Mauro Arrighi talks about art in Japan
Mauro Arrighi Portrait, 2012. Image courtesy of Masahiro Nakata.

art:i:curate interviews Mauro Arrighi about the effects multiple disciplines have on creative practice, the rise of new media art movement in Japan, and his involvement in the platform.

 

SG: You are a researcher, a lecturer, a musician and an artist; do you think being multidisciplinary gives you a more profound understanding of the creative practice?

MA: I feel like I’m observing the scene from a privileged point of view due to the fact that I have a BA in Fine Art and an MA in Interactive Art. Currently, I’m enrolled as a PhD student at the Solent Southampton University where I am conducting research about Japanese new media art, whilst I’m lecturing at the Academy of Fine Arts of Bologna. This gives me the ability to approach the artworks, not only from an aesthetic point of view, but also from a practical stance. 

 

SG: Your main focus within your research is new media art and electronic art in Japan, can you please elaborate?

MA: Japan has quite peculiar cultural environment, for what concerns my studies. For instance, Japanese curators and art critics define manga, anime, video games, digital art and interactive art genres all as media art. It is also where a new subgenre known as Device Art took form in 2004, of which Hiroo Iwata, Kazuhiko Hachiya and Novmichi Tosa are the most prominent members. It’s theoretical content and its uniqueness was primarily defined by Tomoe Moriyama, Machiko Kusahara and Hiroshi Yoshioka. All this has profound implication in the way people live their lives, because it is not “just” about aesthetics, but also mass-production is heavily influenced by this cultural ecosystem.

 

SG: How is the art in Japan different to Europe’s, and especially Italy’s, where you are currently based?

MA: Concerning the interplay between art and technology, the perception/notion of history, and the utopias grounded in present Japan, it is worthwhile to notice that in “1979, [...] the animation Mobile Suit GUNDAM began on television. We cannot deny that science-fiction novels and animation have endowed art and technology with the power of imagination. In forms of expression that have been liberated from the rules of the real outer world, non-human beings such as robots, aliens, monsters and ghosts move around as if they were alive. Many of us that live in Japan today have familiarised themselved since childhood with this sort of worldview […]. Therefore, if we were to compare the situation with the one existing in Europe, the argument 'in Japan, there are no works of art that have a strong social nature that question the political position of the people who employ technology’ seems right on. Perhaps it is already difficult for us Japanese to liberate ourselves from the collective illusion created by mass media, which is not about an actual event, but about an image divorced from the event that is consumed as a simulacrum.” as Fumihiko Sumitomo tells in “Beyond the limit of human imagination” (Sumitomo and alt., 2005, p.20).

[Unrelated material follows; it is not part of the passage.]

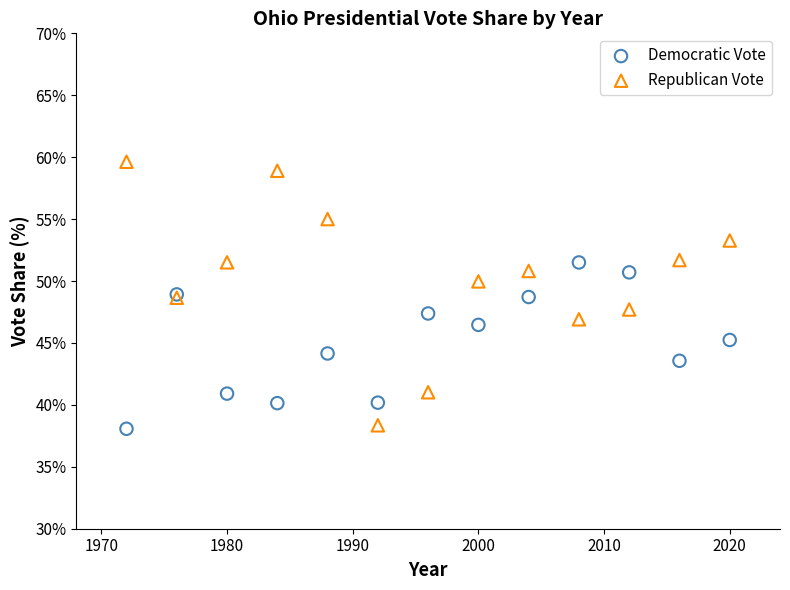

What are all the series names shown in the legend?

Democratic Vote, Republican Vote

For the readers, who might believe that I am channelling a bias opinion towards the Japanese society through the quotes you just have read: on the contrary! I perceive it as positive, but it’s my personal opinion.

Eikou Ikui (Halbreich, 1989, p. 44) writes: “[…] in the commuter trains well-dressed businessmen immerse themselves in comic books, which they keep in their attaché cases. But the inner life of these people, it would seem to me, is surely shaped by and reflects the experience of the preceding generation who laid the foundation of Japan’s economic prosperity by means of the dissolution of their national and personal identity. Thus the younger generations understand, instinctively and in self-defense, that keeping themselves in a state of childish innocence is the only way to protect their identity from further erosion.” 
Why I am not criticising these aspects of the Japanese culture? Ask yourself, what is the attitude towards similar issues in the western world?

 

 



Eye Yamataka Live, Glowing Spheres. AEO (EYE, Taeji, Jo). Image courtesy of Sebastian Mayer.

 


SG: You have contributed to art:i:curate Curated by. What was your approach? 

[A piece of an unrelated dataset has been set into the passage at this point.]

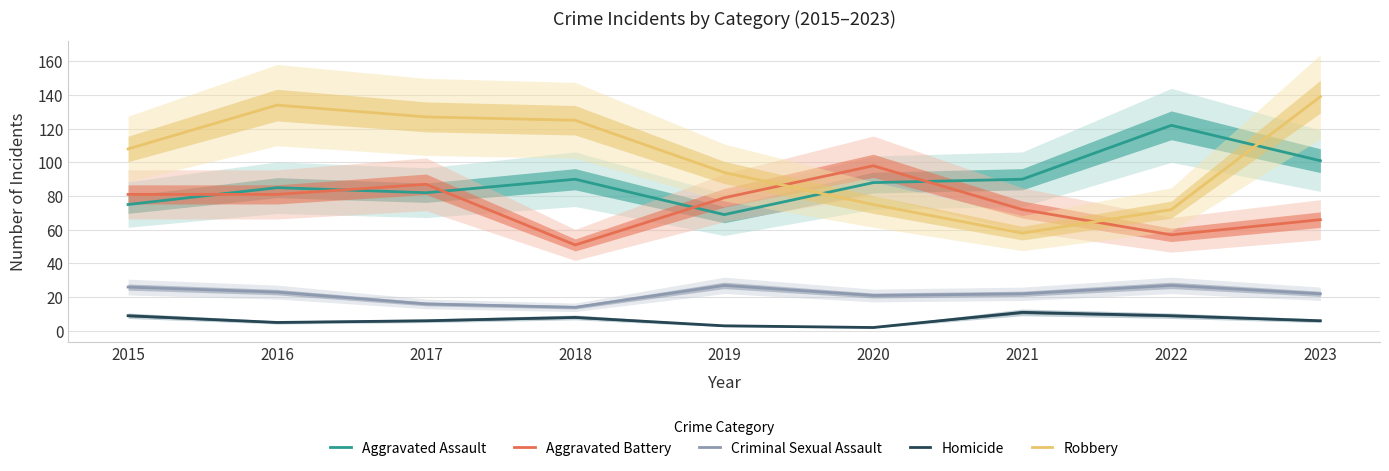

How many categories are shown in the chart?

9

MA: I personally know each one of the artists I presented. It was about trust and respect beyond acknowledging their formal artistry. I lived in Japan between 2009 and 2012, so I had the chance to work with some of them and to interview others. I actually know “how” the majority of the works have been built. It was a selection, which wasn’t made based on books and exhibitions alone. 

 

SG: How can online platforms such as art:i:curate change the way society perceives and experiences art?

MA: art:i:curate surely boosts the visibility for both authors and up-and-coming artists, a format that propels speed in researching, collecting and proposing. A joyful marathon for the curator, hopefully also the viewers may have the same amount of fun. Since money is not the objective, the curators choose what they believe is important and what they really like. ​

 

 

Sumitomo, F., Yubisui, Y., Kimura, S., Yoshizumi, Y., and Shiba S., 2005. Art Meets Media: Adventure in Perception and Possible Futures: Japanese Postwar Art and Technology. NTT Publishing.
 
Ikui, E., 1989. “Natures” of Tokyo, in: Halbreich, K., 1989. Against Nature: Japanese Art in the Eighties. Massachusetts Institute Technology.

 

 

Art in Japan: Gundam in Odaiba, Tokyo, 2012. Image courtesy of Mauro Arrighi.